In between the main questline, you can take time out to explore the world or chill out in your hideout to craft and upgrade equipment, learn more about the world at the handy library, or take time out to simply listen to the music of the game. You can even re-visit battles and dungeons from earlier on, which offers a MUCH easier way to grind if you fancy levelling up or grabbing some items. There’s a handy fast-travel system in the game that makes getting around a breeze too, with Final Fantasy XVI streamlining a lot of the more drawn-out aspects of the RPG genre with its accessible features.

Check out some screenshots down below:

The thing I liked the most about exploration was simply seeing all of the beautiful sights of the world. Final Fantasy XVI is an absolutely gorgeous game, with picturesque vistas aplenty that blend together almost photo-realistic landscapes with astounding fantasy landmarks. Every area you explore is rich with detailed flora and fauna, with no single biome spared of attention to detail. There’s a vast variety of biomes to discover as you explore the world, and with each open environment packed with areas to uncover and NPCs to see going about their everyday lives, it really feels like a living and breathing world. Add to that the brilliant enemy and character designs that bring some of the best-looking monsters you’d have seen across the series as well as the simply magnificent cinematic sequences involving the Eikons, and it’ll be easy to see that Final Fantasy XVI is easily a contender as one of the best-looking PlayStation 5 titles out there.

When it comes to the sound design, the music is perfect and fits the tone of every area perfectly. It’s as simple as that. And the voice acting? Everything is expertly delivered to make each interaction and cutscene all the more believable. Whilst it took me a while to get used to the Britishness of it all (and I’m saying that as a Brit), I found myself loving it by the end – especially Ralph Ineson’s (aka Finchy from The Office) portrayal as Cid.

Final Fantasy XVI Review

Final Fantasy XVI doesn’t feel like a traditional Final Fantasy experience, but that doesn’t stop it from being a masterpiece. There has been a big leap in the evolution of the gameplay as the series moves into action RPG territory, but the results are astounding, with the game offering some of the best combat I’ve seen in any action title. Add to that the gripping narrative, the astounding visuals, the wonderful soundtrack, and the sheer scale of the epic adventure, and it’ll be hard not to be wowed by just how magnificent it feels to play.

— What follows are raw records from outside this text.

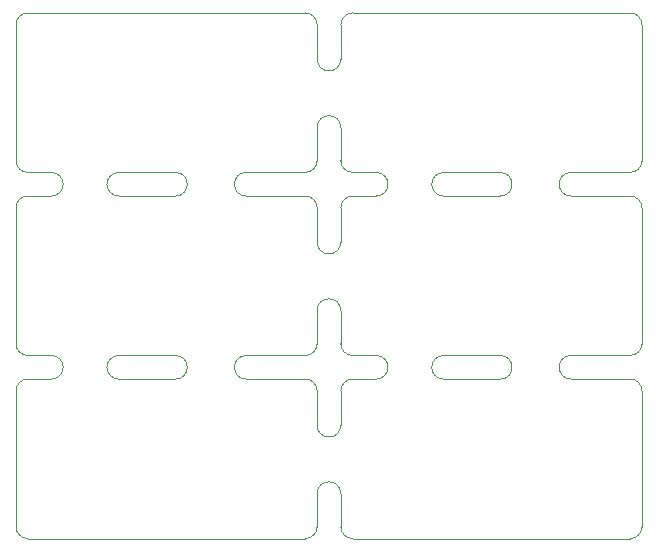
<source format=gbr>
%TF.GenerationSoftware,KiCad,Pcbnew,(5.1.6)-1*%
%TF.CreationDate,2021-08-29T21:48:12-05:00*%
%TF.ProjectId,MicroBrushedESC,4d696372-6f42-4727-9573-686564455343,rev?*%
%TF.SameCoordinates,Original*%
%TF.FileFunction,Profile,NP*%
%FSLAX46Y46*%
G04 Gerber Fmt 4.6, Leading zero omitted, Abs format (unit mm)*
G04 Created by KiCad (PCBNEW (5.1.6)-1) date 2021-08-29 21:48:12*
%MOMM*%
%LPD*%
G01*
G04 APERTURE LIST*
%TA.AperFunction,Profile*%
%ADD10C,0.050000*%
%TD*%
G04 APERTURE END LIST*
D10*
X175500000Y-57200000D02*
X175500000Y-51400000D01*
X175500000Y-72700000D02*
X175500000Y-66900000D01*
X175500000Y-88200000D02*
X175500000Y-82400000D01*
X163500000Y-92000000D02*
X169500000Y-92000000D01*
X153000000Y-92000000D02*
X158700000Y-92000000D01*
X131200000Y-92000000D02*
X125500000Y-92000000D01*
X142000000Y-92000000D02*
X136000000Y-92000000D01*
X175500000Y-88200000D02*
X175500000Y-91000000D01*
X148000000Y-88200000D02*
X148000000Y-91000000D01*
X175500000Y-72700000D02*
X175500000Y-75500000D01*
X148000000Y-72700000D02*
X148000000Y-75500000D01*
X175500000Y-57200000D02*
X175500000Y-60000000D01*
X153000000Y-78500000D02*
X151000000Y-78500000D01*
X125500000Y-78500000D02*
X123500000Y-78500000D01*
X153000000Y-63000000D02*
X151000000Y-63000000D01*
X163500000Y-78500000D02*
X158700000Y-78500000D01*
X136000000Y-78500000D02*
X131200000Y-78500000D01*
X163500000Y-63000000D02*
X158700000Y-63000000D01*
X150000000Y-79500000D02*
X150000000Y-82400000D01*
X150000000Y-64000000D02*
X150000000Y-66900000D01*
X174500000Y-78500000D02*
X169500000Y-78500000D01*
X147000000Y-78500000D02*
X142000000Y-78500000D01*
X174500000Y-63000000D02*
X169500000Y-63000000D01*
X150000000Y-88200000D02*
X150000000Y-91000000D01*
X150000000Y-72700000D02*
X150000000Y-75500000D01*
X158700000Y-92000000D02*
X163500000Y-92000000D01*
X131200000Y-92000000D02*
X136000000Y-92000000D01*
X158700000Y-76500000D02*
X163500000Y-76500000D01*
X131200000Y-76500000D02*
X136000000Y-76500000D01*
X158700000Y-61000000D02*
X163500000Y-61000000D01*
X169500000Y-92000000D02*
X174500000Y-92000000D01*
X142000000Y-92000000D02*
X147000000Y-92000000D01*
X169500000Y-76500000D02*
X174500000Y-76500000D01*
X142000000Y-76500000D02*
X147000000Y-76500000D01*
X169500000Y-61000000D02*
X174500000Y-61000000D01*
X151000000Y-92000000D02*
X153000000Y-92000000D01*
X123500000Y-92000000D02*
X125500000Y-92000000D01*
X151000000Y-76500000D02*
X153000000Y-76500000D01*
X123500000Y-76500000D02*
X125500000Y-76500000D01*
X151000000Y-61000000D02*
X153000000Y-61000000D01*
X175500000Y-79500000D02*
X175500000Y-82400000D01*
X148000000Y-79500000D02*
X148000000Y-82400000D01*
X175500000Y-64000000D02*
X175500000Y-66900000D01*
X148000000Y-64000000D02*
X148000000Y-66900000D01*
X175500000Y-48500000D02*
X175500000Y-51400000D01*
X150000000Y-82400000D02*
G75*
G02*
X148000000Y-82400000I-1000000J0D01*
G01*
X150000000Y-66900000D02*
G75*
G02*
X148000000Y-66900000I-1000000J0D01*
G01*
X148000000Y-88200000D02*
G75*
G02*
X150000000Y-88200000I1000000J0D01*
G01*
X148000000Y-72700000D02*
G75*
G02*
X150000000Y-72700000I1000000J0D01*
G01*
X163500000Y-76500000D02*
G75*
G02*
X163500000Y-78500000I0J-1000000D01*
G01*
X136000000Y-76500000D02*
G75*
G02*
X136000000Y-78500000I0J-1000000D01*
G01*
X163500000Y-61000000D02*
G75*
G02*
X163500000Y-63000000I0J-1000000D01*
G01*
X153000000Y-76500000D02*
G75*
G02*
X154000000Y-77500000I0J-1000000D01*
G01*
X125500000Y-76500000D02*
G75*
G02*
X126500000Y-77500000I0J-1000000D01*
G01*
X153000000Y-61000000D02*
G75*
G02*
X154000000Y-62000000I0J-1000000D01*
G01*
X154000000Y-77500000D02*
G75*
G02*
X153000000Y-78500000I-1000000J0D01*
G01*
X126500000Y-77500000D02*
G75*
G02*
X125500000Y-78500000I-1000000J0D01*
G01*
X154000000Y-62000000D02*
G75*
G02*
X153000000Y-63000000I-1000000J0D01*
G01*
X157700000Y-77500000D02*
G75*
G02*
X158700000Y-76500000I1000000J0D01*
G01*
X130200000Y-77500000D02*
G75*
G02*
X131200000Y-76500000I1000000J0D01*
G01*
X157700000Y-62000000D02*
G75*
G02*
X158700000Y-61000000I1000000J0D01*
G01*
X158700000Y-78500000D02*
G75*
G02*
X157700000Y-77500000I0J1000000D01*
G01*
X131200000Y-78500000D02*
G75*
G02*
X130200000Y-77500000I0J1000000D01*
G01*
X158700000Y-63000000D02*
G75*
G02*
X157700000Y-62000000I0J1000000D01*
G01*
X169500000Y-78500000D02*
G75*
G02*
X169500000Y-76500000I0J1000000D01*
G01*
X142000000Y-78500000D02*
G75*
G02*
X142000000Y-76500000I0J1000000D01*
G01*
X169500000Y-63000000D02*
G75*
G02*
X169500000Y-61000000I0J1000000D01*
G01*
X174500000Y-78500000D02*
G75*
G02*
X175500000Y-79500000I0J-1000000D01*
G01*
X147000000Y-78500000D02*
G75*
G02*
X148000000Y-79500000I0J-1000000D01*
G01*
X174500000Y-63000000D02*
G75*
G02*
X175500000Y-64000000I0J-1000000D01*
G01*
X147000000Y-63000000D02*
G75*
G02*
X148000000Y-64000000I0J-1000000D01*
G01*
X174500000Y-47500000D02*
G75*
G02*
X175500000Y-48500000I0J-1000000D01*
G01*
X175500000Y-91000000D02*
G75*
G02*
X174500000Y-92000000I-1000000J0D01*
G01*
X148000000Y-91000000D02*
G75*
G02*
X147000000Y-92000000I-1000000J0D01*
G01*
X175500000Y-75500000D02*
G75*
G02*
X174500000Y-76500000I-1000000J0D01*
G01*
X148000000Y-75500000D02*
G75*
G02*
X147000000Y-76500000I-1000000J0D01*
G01*
X175500000Y-60000000D02*
G75*
G02*
X174500000Y-61000000I-1000000J0D01*
G01*
X151000000Y-92000000D02*
G75*
G02*
X150000000Y-91000000I0J1000000D01*
G01*
X123500000Y-92000000D02*
G75*
G02*
X122500000Y-91000000I0J1000000D01*
G01*
X151000000Y-76500000D02*
G75*
G02*
X150000000Y-75500000I0J1000000D01*
G01*
X123500000Y-76500000D02*
G75*
G02*
X122500000Y-75500000I0J1000000D01*
G01*
X151000000Y-61000000D02*
G75*
G02*
X150000000Y-60000000I0J1000000D01*
G01*
X122500000Y-91000000D02*
X122500000Y-79500000D01*
X122500000Y-75500000D02*
X122500000Y-64000000D01*
X150000000Y-79500000D02*
G75*
G02*
X151000000Y-78500000I1000000J0D01*
G01*
X122500000Y-79500000D02*
G75*
G02*
X123500000Y-78500000I1000000J0D01*
G01*
X150000000Y-64000000D02*
G75*
G02*
X151000000Y-63000000I1000000J0D01*
G01*
X122500000Y-64000000D02*
G75*
G02*
X123500000Y-63000000I1000000J0D01*
G01*
X150000000Y-48500000D02*
G75*
G02*
X151000000Y-47500000I1000000J0D01*
G01*
X151000000Y-47500000D02*
X174500000Y-47500000D01*
X142000000Y-63000000D02*
G75*
G02*
X142000000Y-61000000I0J1000000D01*
G01*
X131200000Y-63000000D02*
G75*
G02*
X130200000Y-62000000I0J1000000D01*
G01*
X126500000Y-62000000D02*
G75*
G02*
X125500000Y-63000000I-1000000J0D01*
G01*
X136000000Y-61000000D02*
G75*
G02*
X136000000Y-63000000I0J-1000000D01*
G01*
X147000000Y-63000000D02*
X142000000Y-63000000D01*
X136000000Y-63000000D02*
X131200000Y-63000000D01*
X125500000Y-63000000D02*
X123500000Y-63000000D01*
X150000000Y-48500000D02*
X150000000Y-51400000D01*
X150000000Y-57200000D02*
X150000000Y-60000000D01*
X148000000Y-57200000D02*
X148000000Y-60000000D01*
X148000000Y-48500000D02*
X148000000Y-51400000D01*
X142000000Y-61000000D02*
X147000000Y-61000000D01*
X131200000Y-61000000D02*
X136000000Y-61000000D01*
X123500000Y-61000000D02*
X125500000Y-61000000D01*
X148000000Y-57200000D02*
G75*
G02*
X150000000Y-57200000I1000000J0D01*
G01*
X150000000Y-51400000D02*
G75*
G02*
X148000000Y-51400000I-1000000J0D01*
G01*
X130200000Y-62000000D02*
G75*
G02*
X131200000Y-61000000I1000000J0D01*
G01*
X125500000Y-61000000D02*
G75*
G02*
X126500000Y-62000000I0J-1000000D01*
G01*
X148000000Y-60000000D02*
G75*
G02*
X147000000Y-61000000I-1000000J0D01*
G01*
X123500000Y-61000000D02*
G75*
G02*
X122500000Y-60000000I0J1000000D01*
G01*
X122500000Y-48500000D02*
G75*
G02*
X123500000Y-47500000I1000000J0D01*
G01*
X147000000Y-47500000D02*
G75*
G02*
X148000000Y-48500000I0J-1000000D01*
G01*
X122500000Y-60000000D02*
X122500000Y-48500000D01*
X123500000Y-47500000D02*
X147000000Y-47500000D01*
M02*

</source>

I have no doubt it won’t be for everyone (there’ll be those that crave to see the series return to its roots) and there are some things the game could do better. As it stands, though? Final Fantasy XVI is simply magnificent. It might not feel like the Final Fantasy titles of yesteryear, but it still has the epic sense of scope and phenomenal production values that have made the franchise so beloved by fans.